■ EXTRAIT
--------

La Mission des Nations unies en République démocratique du Congo (MONUC) est l’opération civilo-militaire la plus importante dans l’histoire de l’ONU. Elle a aussi cette particularité d’avoir fait naître une des plus « belles » success-stories récentes de la presse africaine : Radio Okapi. Mais la rédaction de Bukavu de cette « radio de la paix » a perdu, en deux ans, deux de ses journalistes, assassinés dans des circonstances obscures. Est-ce une fatalité ou un échec des Nations unies ?

Quelques jours avant Noël, fin 2008, sous une pluie froide, nous avons découvert la grande station balnéaire détraquée de Bukavu avec un sentiment mêlant la stupéfaction et la colère. Nous avions reçu pour mandat d’enquêter sur les assassinats répétés de journalistes qui ensanglantent depuis quelques années la capitale du Sud-Kivu, à l’extrémité orientale de la République démocratique du Congo (RDC).

--------

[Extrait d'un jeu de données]

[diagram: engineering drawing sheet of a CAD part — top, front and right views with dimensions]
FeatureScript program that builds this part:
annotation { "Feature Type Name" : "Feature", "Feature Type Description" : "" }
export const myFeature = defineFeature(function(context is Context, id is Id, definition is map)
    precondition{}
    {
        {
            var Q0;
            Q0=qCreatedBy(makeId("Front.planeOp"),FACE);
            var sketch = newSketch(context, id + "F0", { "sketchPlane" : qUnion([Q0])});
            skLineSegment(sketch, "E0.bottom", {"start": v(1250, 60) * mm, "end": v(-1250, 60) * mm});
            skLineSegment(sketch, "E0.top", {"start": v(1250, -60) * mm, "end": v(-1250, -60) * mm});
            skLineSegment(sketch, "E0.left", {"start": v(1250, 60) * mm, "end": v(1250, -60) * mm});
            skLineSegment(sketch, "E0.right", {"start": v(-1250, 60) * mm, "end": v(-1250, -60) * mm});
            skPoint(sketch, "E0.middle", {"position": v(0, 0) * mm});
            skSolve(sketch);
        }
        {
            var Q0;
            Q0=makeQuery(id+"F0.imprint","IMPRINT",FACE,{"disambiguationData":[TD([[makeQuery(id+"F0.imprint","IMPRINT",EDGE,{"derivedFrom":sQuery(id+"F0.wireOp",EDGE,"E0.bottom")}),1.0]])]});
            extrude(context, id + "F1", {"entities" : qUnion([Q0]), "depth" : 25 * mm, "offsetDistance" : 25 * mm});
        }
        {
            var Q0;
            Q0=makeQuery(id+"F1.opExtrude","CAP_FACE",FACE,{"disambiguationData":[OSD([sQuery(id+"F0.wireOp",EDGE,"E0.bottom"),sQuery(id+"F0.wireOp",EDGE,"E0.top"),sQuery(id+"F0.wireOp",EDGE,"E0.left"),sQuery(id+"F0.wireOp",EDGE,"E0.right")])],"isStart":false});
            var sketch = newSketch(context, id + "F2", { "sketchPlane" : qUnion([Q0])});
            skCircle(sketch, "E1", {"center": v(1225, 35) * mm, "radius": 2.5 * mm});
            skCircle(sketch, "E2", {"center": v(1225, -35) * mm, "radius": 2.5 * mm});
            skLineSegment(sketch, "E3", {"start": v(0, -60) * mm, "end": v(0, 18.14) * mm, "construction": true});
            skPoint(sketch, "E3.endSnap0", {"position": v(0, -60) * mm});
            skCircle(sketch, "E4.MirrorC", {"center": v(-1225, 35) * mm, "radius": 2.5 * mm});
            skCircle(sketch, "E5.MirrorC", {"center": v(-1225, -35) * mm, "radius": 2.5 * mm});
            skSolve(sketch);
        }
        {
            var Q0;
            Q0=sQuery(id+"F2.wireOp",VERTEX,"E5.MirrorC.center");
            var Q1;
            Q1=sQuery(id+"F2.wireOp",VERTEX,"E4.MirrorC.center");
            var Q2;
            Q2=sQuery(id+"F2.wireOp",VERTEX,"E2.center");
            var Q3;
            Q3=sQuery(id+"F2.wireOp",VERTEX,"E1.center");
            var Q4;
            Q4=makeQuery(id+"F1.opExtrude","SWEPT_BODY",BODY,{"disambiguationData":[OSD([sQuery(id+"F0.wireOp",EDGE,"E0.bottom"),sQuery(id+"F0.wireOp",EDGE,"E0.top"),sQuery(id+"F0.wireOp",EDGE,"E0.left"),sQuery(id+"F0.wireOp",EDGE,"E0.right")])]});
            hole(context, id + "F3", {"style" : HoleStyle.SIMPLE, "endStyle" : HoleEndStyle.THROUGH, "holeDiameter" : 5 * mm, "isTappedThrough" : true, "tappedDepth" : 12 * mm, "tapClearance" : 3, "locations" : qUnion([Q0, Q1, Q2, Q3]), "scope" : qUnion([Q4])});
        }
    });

--------

■ TÂCHE COURTE
Reproduisez fidèlement tout le passage de l'extrait, depuis « La Mission des » jusqu'à « Nations unies ? ».

■ RÉPONSE ATTENDUE
La Mission des Nations unies en République démocratique du Congo (MONUC) est l’opération civilo-militaire la plus importante dans l’histoire de l’ONU. Elle a aussi cette particularité d’avoir fait naître une des plus « belles » success-stories récentes de la presse africaine : Radio Okapi. Mais la rédaction de Bukavu de cette « radio de la paix » a perdu, en deux ans, deux de ses journalistes, assassinés dans des circonstances obscures. Est-ce une fatalité ou un échec des Nations unies ?